* _Your assignment_
Go to the line in the entries below that holds "Muscogee (Creek) Nation." and repeat exactly from there through the line that holds "only stun them.", inclusive.

* _Source data_
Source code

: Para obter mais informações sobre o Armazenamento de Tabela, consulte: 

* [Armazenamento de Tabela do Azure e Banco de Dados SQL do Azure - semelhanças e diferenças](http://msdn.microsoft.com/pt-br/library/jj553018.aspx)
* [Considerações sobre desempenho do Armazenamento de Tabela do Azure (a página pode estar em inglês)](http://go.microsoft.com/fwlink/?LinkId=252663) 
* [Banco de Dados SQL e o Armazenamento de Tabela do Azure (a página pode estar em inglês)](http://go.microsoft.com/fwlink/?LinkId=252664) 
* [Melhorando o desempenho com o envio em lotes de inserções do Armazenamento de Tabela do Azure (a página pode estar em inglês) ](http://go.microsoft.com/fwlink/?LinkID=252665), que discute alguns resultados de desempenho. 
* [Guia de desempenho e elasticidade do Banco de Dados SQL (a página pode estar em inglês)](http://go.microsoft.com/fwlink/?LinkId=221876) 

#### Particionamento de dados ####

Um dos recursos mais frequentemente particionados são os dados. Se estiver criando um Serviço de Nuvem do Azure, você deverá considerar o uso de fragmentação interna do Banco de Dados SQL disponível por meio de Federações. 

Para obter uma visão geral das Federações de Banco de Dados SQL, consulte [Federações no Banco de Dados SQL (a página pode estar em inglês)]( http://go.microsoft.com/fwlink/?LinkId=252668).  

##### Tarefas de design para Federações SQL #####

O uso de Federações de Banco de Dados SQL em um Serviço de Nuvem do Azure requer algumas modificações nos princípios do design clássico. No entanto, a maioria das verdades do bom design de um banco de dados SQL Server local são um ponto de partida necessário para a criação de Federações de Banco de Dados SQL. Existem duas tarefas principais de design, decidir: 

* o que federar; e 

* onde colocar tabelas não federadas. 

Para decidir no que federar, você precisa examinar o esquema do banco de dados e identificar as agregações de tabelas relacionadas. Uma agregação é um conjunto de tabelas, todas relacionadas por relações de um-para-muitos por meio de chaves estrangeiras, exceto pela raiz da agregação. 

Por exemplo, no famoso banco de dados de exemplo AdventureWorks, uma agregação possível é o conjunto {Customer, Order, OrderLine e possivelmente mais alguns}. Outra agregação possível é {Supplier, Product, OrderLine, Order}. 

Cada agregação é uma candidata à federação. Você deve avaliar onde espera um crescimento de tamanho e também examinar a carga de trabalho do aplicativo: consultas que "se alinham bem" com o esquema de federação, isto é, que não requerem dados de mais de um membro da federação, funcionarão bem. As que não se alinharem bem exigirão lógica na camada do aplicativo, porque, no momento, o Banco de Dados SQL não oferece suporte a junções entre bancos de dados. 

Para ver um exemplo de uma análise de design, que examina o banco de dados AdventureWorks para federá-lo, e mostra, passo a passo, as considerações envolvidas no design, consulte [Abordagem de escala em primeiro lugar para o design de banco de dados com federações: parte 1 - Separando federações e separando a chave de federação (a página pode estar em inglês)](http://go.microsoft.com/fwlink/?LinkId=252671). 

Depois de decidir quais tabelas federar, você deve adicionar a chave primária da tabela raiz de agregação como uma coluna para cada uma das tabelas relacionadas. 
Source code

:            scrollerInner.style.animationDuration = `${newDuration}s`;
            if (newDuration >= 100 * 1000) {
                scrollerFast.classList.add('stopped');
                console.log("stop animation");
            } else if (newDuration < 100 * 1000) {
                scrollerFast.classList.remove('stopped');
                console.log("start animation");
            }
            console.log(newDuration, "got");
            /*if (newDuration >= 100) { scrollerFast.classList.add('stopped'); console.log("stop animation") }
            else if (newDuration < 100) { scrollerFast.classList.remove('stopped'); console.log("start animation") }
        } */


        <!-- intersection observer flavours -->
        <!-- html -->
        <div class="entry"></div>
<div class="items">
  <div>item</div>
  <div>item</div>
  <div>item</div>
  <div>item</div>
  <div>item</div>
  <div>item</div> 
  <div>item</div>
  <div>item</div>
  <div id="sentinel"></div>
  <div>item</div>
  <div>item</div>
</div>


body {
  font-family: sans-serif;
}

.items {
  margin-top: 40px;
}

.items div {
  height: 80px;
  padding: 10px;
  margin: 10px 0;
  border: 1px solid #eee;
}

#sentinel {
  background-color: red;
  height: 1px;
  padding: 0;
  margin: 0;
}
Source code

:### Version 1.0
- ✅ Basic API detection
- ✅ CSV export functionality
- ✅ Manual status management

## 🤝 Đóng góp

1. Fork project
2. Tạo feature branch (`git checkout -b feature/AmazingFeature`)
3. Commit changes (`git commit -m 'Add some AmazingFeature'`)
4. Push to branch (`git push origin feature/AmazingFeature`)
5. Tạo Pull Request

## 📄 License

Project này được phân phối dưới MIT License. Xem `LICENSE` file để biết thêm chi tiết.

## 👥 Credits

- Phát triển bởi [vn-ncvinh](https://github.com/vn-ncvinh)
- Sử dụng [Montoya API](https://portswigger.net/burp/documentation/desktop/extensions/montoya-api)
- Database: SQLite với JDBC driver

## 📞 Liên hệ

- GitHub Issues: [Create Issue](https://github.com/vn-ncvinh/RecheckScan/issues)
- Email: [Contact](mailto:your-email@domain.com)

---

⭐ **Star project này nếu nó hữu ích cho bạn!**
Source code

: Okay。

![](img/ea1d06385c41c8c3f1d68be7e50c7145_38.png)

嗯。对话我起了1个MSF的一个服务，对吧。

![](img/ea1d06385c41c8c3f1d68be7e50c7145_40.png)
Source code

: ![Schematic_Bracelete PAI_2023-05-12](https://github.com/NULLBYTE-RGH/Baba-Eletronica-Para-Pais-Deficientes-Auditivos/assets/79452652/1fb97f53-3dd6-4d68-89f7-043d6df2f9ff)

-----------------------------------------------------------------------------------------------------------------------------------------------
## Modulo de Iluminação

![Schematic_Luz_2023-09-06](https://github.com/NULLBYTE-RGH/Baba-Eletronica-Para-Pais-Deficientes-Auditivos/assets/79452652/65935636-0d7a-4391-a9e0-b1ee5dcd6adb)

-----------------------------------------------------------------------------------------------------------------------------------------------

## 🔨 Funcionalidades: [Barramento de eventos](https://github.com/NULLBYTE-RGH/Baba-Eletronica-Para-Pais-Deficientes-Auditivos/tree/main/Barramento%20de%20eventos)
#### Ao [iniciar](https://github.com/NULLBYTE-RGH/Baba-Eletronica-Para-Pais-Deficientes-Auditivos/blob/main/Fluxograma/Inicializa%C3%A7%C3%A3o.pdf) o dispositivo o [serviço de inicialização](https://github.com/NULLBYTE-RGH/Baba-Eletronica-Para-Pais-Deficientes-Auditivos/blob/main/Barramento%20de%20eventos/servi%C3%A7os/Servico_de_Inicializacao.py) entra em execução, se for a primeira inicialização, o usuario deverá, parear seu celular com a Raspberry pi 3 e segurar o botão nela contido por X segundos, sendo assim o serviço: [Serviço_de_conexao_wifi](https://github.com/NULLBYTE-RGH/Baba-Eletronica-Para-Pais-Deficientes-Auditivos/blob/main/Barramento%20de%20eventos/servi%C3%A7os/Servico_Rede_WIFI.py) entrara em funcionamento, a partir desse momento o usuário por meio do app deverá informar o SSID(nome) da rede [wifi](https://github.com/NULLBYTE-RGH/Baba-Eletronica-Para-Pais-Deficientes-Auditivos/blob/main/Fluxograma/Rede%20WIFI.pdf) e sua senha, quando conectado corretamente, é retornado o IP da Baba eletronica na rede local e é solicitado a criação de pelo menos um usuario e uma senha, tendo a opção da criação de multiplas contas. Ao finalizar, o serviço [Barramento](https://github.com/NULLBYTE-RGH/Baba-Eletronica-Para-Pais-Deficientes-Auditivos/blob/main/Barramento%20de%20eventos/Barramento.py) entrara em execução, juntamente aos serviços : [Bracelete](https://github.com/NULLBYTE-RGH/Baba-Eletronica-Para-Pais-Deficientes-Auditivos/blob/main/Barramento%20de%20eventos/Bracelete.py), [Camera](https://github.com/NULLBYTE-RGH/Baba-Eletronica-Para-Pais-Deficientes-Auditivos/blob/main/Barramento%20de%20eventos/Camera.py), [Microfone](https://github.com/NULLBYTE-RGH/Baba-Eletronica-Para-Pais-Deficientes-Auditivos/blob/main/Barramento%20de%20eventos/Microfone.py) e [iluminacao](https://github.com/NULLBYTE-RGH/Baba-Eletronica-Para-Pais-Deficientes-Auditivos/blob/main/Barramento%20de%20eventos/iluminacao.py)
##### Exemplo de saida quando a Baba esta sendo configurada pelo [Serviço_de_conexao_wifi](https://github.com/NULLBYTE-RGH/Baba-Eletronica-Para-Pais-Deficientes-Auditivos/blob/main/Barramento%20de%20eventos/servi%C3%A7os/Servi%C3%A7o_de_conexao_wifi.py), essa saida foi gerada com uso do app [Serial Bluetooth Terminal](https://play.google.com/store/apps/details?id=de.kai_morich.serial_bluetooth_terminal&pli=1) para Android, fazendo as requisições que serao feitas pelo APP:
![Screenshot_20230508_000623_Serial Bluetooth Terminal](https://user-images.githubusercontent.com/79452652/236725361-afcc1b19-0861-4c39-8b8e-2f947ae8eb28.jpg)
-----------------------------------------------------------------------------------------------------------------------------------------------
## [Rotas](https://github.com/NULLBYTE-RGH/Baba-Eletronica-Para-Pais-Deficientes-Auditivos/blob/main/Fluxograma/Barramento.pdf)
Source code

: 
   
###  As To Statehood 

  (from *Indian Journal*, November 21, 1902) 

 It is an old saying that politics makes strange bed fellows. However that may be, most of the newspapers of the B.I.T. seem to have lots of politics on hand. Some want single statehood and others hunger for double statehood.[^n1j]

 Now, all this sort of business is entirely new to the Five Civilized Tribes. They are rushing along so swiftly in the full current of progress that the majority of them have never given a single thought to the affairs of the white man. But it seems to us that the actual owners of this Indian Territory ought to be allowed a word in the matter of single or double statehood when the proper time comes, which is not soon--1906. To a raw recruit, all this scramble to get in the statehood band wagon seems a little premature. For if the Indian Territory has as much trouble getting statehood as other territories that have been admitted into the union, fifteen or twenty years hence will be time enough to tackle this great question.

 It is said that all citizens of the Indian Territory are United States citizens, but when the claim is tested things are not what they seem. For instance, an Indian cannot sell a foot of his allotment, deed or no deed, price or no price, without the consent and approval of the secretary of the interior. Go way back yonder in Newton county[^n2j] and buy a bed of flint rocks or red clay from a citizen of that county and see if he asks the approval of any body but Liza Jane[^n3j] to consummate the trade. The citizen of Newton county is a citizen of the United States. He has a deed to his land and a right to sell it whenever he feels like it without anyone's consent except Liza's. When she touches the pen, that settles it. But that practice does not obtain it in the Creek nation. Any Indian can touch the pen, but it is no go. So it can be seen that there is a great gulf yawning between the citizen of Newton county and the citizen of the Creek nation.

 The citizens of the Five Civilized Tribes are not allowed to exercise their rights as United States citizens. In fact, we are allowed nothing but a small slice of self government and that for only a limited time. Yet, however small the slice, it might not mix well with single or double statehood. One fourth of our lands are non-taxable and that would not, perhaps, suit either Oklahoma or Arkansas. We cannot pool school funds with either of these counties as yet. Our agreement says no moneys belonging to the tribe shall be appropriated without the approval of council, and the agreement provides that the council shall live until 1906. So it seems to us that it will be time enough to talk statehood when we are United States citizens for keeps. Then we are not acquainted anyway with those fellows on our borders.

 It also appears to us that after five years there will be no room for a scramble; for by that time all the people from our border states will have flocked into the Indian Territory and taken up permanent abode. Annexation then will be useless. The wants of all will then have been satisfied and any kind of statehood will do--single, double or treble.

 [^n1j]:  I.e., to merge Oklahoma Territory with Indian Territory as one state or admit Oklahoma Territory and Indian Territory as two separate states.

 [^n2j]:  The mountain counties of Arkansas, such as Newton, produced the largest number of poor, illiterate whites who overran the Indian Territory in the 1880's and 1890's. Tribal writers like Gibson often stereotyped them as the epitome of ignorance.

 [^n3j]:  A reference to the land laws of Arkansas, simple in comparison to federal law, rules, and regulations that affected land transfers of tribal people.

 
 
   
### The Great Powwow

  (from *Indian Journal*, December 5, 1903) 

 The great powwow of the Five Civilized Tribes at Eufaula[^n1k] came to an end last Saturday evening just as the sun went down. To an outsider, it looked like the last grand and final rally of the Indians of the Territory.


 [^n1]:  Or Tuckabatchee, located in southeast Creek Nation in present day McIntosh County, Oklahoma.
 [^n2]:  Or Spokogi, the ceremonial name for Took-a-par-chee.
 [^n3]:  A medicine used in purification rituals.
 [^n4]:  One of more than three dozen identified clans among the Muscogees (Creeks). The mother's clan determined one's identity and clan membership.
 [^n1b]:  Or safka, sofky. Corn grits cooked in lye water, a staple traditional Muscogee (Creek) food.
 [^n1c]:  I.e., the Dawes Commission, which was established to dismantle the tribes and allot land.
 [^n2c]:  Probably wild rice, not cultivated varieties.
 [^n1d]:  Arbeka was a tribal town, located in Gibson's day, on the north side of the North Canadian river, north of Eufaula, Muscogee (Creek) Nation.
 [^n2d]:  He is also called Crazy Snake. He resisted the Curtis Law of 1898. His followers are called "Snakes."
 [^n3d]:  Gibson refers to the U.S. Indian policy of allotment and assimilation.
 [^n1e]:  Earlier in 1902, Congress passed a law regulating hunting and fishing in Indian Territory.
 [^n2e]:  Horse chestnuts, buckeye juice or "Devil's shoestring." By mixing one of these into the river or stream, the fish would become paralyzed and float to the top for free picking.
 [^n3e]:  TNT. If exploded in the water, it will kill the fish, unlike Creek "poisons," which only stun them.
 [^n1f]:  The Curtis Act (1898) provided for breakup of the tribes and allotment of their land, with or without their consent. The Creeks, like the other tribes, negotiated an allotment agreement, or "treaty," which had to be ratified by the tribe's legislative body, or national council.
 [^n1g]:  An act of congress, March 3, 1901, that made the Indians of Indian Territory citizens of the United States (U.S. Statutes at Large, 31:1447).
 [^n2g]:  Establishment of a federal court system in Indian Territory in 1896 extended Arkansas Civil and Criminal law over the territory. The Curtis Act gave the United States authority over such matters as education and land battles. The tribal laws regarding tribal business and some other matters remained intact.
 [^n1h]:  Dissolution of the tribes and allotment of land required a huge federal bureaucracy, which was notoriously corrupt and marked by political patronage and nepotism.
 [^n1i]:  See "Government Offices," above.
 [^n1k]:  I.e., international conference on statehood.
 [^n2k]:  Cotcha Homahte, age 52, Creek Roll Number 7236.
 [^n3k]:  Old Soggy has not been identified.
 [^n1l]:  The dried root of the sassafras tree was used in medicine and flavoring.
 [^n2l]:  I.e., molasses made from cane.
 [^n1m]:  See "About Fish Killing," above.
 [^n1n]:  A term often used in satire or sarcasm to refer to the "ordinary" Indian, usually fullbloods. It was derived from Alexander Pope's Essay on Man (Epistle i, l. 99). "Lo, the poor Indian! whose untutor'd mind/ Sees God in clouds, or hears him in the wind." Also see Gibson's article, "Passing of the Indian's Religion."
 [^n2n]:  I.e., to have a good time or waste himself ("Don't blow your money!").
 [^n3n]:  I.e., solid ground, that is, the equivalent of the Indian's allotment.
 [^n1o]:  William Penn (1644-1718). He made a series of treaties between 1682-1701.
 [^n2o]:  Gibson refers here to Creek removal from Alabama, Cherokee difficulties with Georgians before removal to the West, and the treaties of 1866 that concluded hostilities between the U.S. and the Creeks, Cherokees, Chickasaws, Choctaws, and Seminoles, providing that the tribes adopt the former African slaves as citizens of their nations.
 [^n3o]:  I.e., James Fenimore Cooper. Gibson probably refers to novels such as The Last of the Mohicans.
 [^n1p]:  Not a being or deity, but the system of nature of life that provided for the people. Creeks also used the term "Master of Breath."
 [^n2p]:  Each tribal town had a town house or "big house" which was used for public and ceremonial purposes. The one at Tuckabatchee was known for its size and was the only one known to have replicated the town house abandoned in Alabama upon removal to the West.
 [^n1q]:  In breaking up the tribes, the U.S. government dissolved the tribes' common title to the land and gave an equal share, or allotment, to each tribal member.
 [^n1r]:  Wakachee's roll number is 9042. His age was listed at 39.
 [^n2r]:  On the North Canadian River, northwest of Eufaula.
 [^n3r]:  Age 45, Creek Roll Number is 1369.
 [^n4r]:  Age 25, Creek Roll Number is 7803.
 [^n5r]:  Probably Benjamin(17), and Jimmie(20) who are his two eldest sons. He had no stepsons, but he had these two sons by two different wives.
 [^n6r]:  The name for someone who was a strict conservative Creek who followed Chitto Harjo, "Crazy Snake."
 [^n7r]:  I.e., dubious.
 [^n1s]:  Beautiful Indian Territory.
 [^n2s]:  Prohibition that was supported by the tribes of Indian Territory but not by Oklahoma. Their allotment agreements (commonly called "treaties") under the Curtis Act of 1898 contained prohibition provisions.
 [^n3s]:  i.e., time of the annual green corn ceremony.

* _Exercise answer_
 [^n1d]:  Arbeka was a tribal town, located in Gibson's day, on the north side of the North Canadian river, north of Eufaula, Muscogee (Creek) Nation.
 [^n2d]:  He is also called Crazy Snake. He resisted the Curtis Law of 1898. His followers are called "Snakes."
 [^n3d]:  Gibson refers to the U.S. Indian policy of allotment and assimilation.
 [^n1e]:  Earlier in 1902, Congress passed a law regulating hunting and fishing in Indian Territory.
 [^n2e]:  Horse chestnuts, buckeye juice or "Devil's shoestring." By mixing one of these into the river or stream, the fish would become paralyzed and float to the top for free picking.
 [^n3e]:  TNT. If exploded in the water, it will kill the fish, unlike Creek "poisons," which only stun them.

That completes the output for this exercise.